Ja, das ist korrekt. Da habe ich mich wohl vertippt. Bei der Berechnung habe ich allerdings 55 € genommen, das Ergebnis sollte somit stimmen ;).
Hier in der Aufgabe ist doch nur nach dem DB I gefragt, da die fixen Kosten gar nicht entscheidungsrelevant sind oder? Schlussfolgerung bleibt selbstverständlich trotzdem die Selbe!

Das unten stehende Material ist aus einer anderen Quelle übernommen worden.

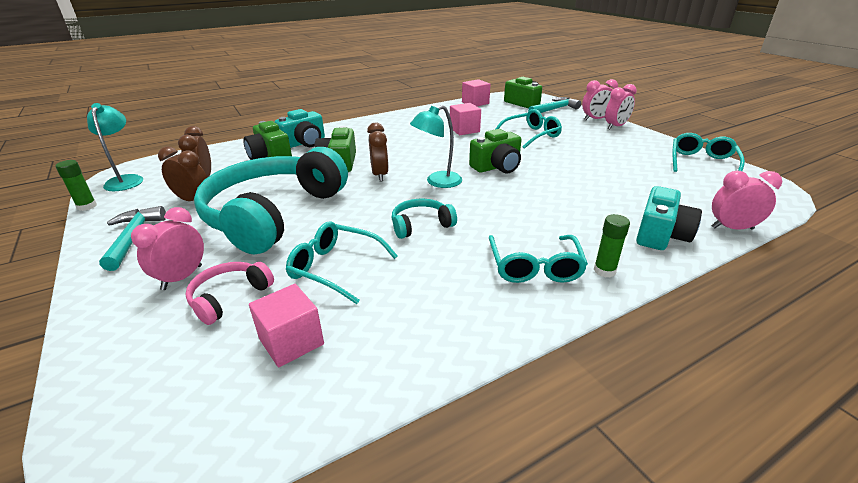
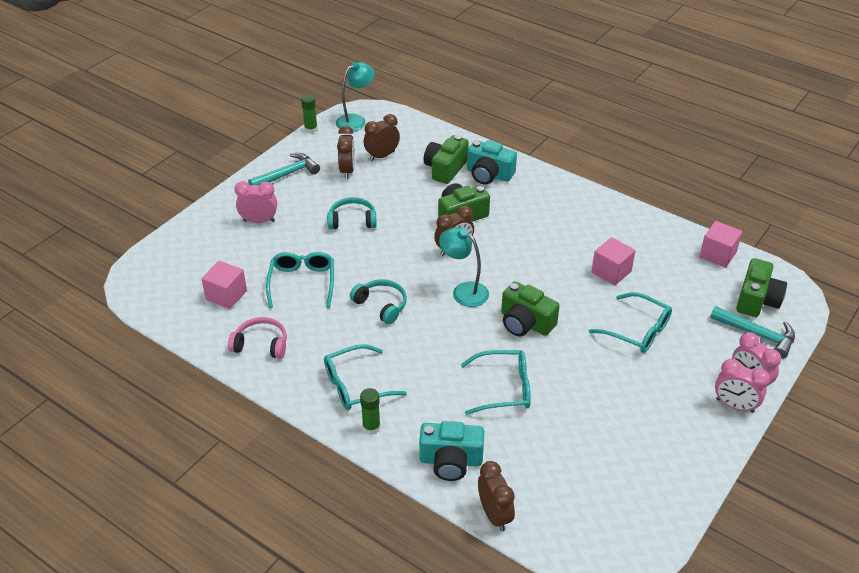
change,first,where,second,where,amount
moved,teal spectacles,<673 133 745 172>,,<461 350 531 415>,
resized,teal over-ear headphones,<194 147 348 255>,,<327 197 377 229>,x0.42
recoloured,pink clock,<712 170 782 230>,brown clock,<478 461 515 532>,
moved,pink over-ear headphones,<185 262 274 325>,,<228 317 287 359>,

Jo, vollkommen richtig, hatte es nur der Vollständigkeit halber berechnet!
Wie rechnet man das aus ?
In der Aufgabenstellung steht, dass pro Stück 120 € Vertriebseinzelkosten anfallen. Bei einer Produktion von 8.000 Stück (ebenfalls in der Aufgabenstellung enthalten) fallen dann insgesamt natürlich 120 €/Stück * 8.000 Stück = 960.000 € Vertriebseinzelkosten an.
Wie berechnest du hier die Amortisation ohne Angabe eines Zinssatzes? Wenn kein Zins gegeben ist muss man doch nicht zwingend die Amortisation bestimmen oder?
Das ist ein vollkommen richtiger Einwand. Als ich diese Klausur gerechnet habe, bin ich davon ausgegangen, dass die Amortisation in jedem Falle berücksichtigt werden muss, auch, wenn kein Zinssatz gegeben ist. Wie sich heraustellte ist das FALSCH, sollte kein Zinssatz gegeben sein, wird die Amortisation NICHT berücksichtigt. Diese Info hat mir der Kai selbst zukommen lassen, weil ich ihm alle meine Lösungen per E-Mail geschickt habe. Lange Rede, kurzer Sinn: Du hast recht, ich habe einen Fehler gemacht!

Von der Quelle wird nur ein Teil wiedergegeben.